Llansamlet Ward by-election, 4 July 2013
| Party |  | Candidate | Votes | % | ±% |
|---|---|---|---|---|---|
|  | Labour | Robert Clay | 1,368 | 74.95 |  |
|  | Conservative | James Hatton | 236 | 12.93 |  |
|  | Liberal Democrats | Samuel Rees | 113 | 6.19 | N/A |
|  | National Front | Claire Thomas | 108 | 5.91 | N/A |
| Majority |  |  | 1,132 | 62.02 |  |
| Turnout |  |  | 1,825 | 16.9 |  |

In the 2012 local elections, the turnout was 30.32%. The results were:

Llansamlet Ward, 2012
| Party |  | Candidate | Votes | % | ±% |
|---|---|---|---|---|---|
|  | Labour | Ryland Doyle | 2,185 |  |  |
|  | Labour | Penny Matthews | 2,154 |  |  |
|  | Labour | Uta Clay | 2,051 |  |  |
|  | Labour | Dennis James | 1,971 |  |  |
|  | Independent | June Evans | 952 |  |  |
|  | Conservative | Roger Evans | 354 |  |  |
|  | Conservative | Joshua Gaskell | 335 |  |  |
|  | Conservative | Leigh Moss | 328 |  |  |
| Majority |  |  |  |  |  |
| Turnout |  |  | 10,330 | 30.32 |  |

==Districts==
The suburb of Llansamlet is the area where part of the Swansea Enterprise Park is located.

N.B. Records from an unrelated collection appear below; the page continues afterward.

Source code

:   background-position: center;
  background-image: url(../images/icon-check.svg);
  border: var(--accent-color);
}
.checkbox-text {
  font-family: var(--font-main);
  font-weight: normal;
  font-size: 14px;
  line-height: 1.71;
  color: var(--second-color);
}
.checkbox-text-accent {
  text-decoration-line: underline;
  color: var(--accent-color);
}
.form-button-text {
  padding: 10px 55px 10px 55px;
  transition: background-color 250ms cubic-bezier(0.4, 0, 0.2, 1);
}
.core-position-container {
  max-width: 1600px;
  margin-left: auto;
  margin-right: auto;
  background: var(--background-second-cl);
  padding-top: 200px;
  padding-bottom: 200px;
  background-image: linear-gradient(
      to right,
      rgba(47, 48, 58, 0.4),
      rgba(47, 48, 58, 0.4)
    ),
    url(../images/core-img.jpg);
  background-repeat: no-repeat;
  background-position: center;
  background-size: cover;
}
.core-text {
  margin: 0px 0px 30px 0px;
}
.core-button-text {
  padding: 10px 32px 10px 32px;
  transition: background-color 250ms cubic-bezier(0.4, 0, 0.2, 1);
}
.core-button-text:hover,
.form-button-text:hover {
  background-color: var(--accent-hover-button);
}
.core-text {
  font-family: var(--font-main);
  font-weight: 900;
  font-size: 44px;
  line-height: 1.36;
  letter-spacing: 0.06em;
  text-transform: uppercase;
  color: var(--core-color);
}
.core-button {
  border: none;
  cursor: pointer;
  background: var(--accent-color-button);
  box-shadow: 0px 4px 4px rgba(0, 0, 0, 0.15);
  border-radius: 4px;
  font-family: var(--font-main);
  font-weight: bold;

Trallwn is a suburb to the east of the ward comprising a large housing estate and a primary school, Trallwn Primary School. Just to the south of Trallwn is Pentre Dwr, a predominantly farming and rural area. There are a number of horse riding schools here. To the west of Pentre Dwr and Talycopa (behind Trallwn shops) is a small housing district called Summer Hill. Trallwn, Talycopa and Summer Hill are not part of the Llansamlet area.